*** Dataset records ***

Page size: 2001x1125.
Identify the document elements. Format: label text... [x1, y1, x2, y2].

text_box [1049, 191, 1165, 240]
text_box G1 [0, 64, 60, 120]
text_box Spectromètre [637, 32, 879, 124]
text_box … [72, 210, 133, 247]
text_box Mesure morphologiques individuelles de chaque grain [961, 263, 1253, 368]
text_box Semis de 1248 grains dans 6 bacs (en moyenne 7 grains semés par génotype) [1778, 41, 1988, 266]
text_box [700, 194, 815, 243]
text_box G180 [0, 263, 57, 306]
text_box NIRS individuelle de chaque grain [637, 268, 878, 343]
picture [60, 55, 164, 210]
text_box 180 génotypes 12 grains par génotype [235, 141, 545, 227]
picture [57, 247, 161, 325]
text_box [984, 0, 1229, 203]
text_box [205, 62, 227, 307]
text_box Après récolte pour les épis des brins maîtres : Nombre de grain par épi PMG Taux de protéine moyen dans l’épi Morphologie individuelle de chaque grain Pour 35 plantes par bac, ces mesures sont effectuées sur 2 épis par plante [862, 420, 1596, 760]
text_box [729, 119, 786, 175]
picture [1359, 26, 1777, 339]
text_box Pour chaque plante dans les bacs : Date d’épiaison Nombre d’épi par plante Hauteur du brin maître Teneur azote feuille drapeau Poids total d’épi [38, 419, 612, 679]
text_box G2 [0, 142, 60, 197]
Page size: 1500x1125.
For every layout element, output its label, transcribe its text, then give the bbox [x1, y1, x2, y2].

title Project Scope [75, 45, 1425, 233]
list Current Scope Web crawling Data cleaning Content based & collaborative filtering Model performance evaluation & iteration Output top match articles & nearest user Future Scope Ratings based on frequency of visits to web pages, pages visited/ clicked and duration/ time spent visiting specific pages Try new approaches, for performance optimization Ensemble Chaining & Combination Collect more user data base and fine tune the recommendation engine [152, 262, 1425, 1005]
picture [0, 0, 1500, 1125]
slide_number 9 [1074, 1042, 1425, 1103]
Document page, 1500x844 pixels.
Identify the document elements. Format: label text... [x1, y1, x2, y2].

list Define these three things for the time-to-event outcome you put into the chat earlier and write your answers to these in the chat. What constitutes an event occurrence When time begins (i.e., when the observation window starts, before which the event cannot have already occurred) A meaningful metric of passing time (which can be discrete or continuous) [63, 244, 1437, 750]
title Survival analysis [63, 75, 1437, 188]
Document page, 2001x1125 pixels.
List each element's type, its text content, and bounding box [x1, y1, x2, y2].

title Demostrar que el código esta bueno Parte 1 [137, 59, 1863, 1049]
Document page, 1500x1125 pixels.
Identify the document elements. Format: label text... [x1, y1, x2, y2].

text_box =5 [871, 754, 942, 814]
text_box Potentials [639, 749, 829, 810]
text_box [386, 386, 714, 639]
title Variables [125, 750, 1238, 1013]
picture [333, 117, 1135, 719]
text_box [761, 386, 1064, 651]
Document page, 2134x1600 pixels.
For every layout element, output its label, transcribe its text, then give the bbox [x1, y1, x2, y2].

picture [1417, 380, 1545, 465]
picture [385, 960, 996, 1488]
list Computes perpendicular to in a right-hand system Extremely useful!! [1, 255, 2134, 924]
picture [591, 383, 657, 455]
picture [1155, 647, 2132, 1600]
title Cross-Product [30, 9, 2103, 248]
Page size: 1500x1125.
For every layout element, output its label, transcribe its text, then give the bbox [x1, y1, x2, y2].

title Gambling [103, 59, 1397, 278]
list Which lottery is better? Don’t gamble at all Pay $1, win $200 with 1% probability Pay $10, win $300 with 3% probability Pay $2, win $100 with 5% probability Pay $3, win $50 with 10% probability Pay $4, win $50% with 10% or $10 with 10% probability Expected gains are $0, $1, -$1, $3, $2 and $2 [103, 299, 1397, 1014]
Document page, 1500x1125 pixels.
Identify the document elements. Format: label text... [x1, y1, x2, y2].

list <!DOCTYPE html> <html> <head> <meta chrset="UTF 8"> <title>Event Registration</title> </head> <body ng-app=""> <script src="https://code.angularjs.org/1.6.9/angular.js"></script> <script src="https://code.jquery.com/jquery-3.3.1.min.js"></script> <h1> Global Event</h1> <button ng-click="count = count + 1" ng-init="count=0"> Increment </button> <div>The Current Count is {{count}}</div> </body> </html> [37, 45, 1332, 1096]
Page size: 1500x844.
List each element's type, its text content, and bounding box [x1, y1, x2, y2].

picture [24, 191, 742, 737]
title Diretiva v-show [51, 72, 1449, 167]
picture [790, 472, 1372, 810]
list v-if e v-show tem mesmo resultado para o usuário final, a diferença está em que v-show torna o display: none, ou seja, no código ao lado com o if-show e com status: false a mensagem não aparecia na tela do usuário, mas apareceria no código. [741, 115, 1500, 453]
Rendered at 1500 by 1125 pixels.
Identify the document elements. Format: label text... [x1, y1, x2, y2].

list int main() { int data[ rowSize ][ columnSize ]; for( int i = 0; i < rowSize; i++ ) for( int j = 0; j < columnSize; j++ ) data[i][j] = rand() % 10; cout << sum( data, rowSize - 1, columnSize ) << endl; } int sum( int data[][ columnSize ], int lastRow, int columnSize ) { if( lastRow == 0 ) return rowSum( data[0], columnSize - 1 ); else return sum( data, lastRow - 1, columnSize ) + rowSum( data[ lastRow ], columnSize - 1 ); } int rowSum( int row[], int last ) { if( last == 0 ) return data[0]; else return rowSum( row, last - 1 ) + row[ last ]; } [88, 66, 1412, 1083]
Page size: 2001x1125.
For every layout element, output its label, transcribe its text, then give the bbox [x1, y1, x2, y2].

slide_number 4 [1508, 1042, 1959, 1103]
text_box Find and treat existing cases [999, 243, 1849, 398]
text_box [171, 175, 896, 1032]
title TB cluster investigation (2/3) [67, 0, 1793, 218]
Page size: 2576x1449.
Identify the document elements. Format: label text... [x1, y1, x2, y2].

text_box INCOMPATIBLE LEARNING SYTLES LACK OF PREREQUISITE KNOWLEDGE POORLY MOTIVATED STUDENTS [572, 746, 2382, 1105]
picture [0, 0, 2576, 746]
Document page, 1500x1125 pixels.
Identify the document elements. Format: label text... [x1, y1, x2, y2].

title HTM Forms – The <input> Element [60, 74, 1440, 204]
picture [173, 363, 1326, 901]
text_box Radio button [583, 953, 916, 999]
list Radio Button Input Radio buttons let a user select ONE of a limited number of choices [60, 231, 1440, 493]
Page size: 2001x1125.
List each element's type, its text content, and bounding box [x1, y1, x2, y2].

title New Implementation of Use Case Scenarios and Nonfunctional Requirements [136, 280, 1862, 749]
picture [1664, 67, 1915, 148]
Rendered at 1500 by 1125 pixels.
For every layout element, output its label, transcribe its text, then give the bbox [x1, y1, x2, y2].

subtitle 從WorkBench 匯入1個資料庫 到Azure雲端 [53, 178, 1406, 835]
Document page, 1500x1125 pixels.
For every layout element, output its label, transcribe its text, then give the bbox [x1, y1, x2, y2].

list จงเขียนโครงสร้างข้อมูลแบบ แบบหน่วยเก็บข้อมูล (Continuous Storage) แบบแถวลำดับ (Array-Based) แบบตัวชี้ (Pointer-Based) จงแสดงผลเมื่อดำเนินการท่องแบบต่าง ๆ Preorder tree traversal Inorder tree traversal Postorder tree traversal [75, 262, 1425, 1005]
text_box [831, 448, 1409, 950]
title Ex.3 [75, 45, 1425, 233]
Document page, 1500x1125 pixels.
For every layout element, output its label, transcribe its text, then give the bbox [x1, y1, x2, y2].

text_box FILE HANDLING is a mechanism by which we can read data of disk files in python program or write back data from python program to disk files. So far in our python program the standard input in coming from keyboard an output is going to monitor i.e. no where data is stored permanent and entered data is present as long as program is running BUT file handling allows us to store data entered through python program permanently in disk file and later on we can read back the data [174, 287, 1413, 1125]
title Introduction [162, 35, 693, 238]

***

• **What you should do**
Lines from the start of the entries through the one containing "Document page, 1500x844 pixels." are to be set down again exactly, both ends included.

• **Exercise response**
Page size: 2001x1125.
Identify the document elements. Format: label text... [x1, y1, x2, y2].

text_box [1049, 191, 1165, 240]
text_box G1 [0, 64, 60, 120]
text_box Spectromètre [637, 32, 879, 124]
text_box … [72, 210, 133, 247]
text_box Mesure morphologiques individuelles de chaque grain [961, 263, 1253, 368]
text_box Semis de 1248 grains dans 6 bacs (en moyenne 7 grains semés par génotype) [1778, 41, 1988, 266]
text_box [700, 194, 815, 243]
text_box G180 [0, 263, 57, 306]
text_box NIRS individuelle de chaque grain [637, 268, 878, 343]
picture [60, 55, 164, 210]
text_box 180 génotypes 12 grains par génotype [235, 141, 545, 227]
picture [57, 247, 161, 325]
text_box [984, 0, 1229, 203]
text_box [205, 62, 227, 307]
text_box Après récolte pour les épis des brins maîtres : Nombre de grain par épi PMG Taux de protéine moyen dans l’épi Morphologie individuelle de chaque grain Pour 35 plantes par bac, ces mesures sont effectuées sur 2 épis par plante [862, 420, 1596, 760]
text_box [729, 119, 786, 175]
picture [1359, 26, 1777, 339]
text_box Pour chaque plante dans les bacs : Date d’épiaison Nombre d’épi par plante Hauteur du brin maître Teneur azote feuille drapeau Poids total d’épi [38, 419, 612, 679]
text_box G2 [0, 142, 60, 197]
Page size: 1500x1125.
For every layout element, output its label, transcribe its text, then give the bbox [x1, y1, x2, y2].

title Project Scope [75, 45, 1425, 233]
list Current Scope Web crawling Data cleaning Content based & collaborative filtering Model performance evaluation & iteration Output top match articles & nearest user Future Scope Ratings based on frequency of visits to web pages, pages visited/ clicked and duration/ time spent visiting specific pages Try new approaches, for performance optimization Ensemble Chaining & Combination Collect more user data base and fine tune the recommendation engine [152, 262, 1425, 1005]
picture [0, 0, 1500, 1125]
slide_number 9 [1074, 1042, 1425, 1103]
Document page, 1500x844 pixels.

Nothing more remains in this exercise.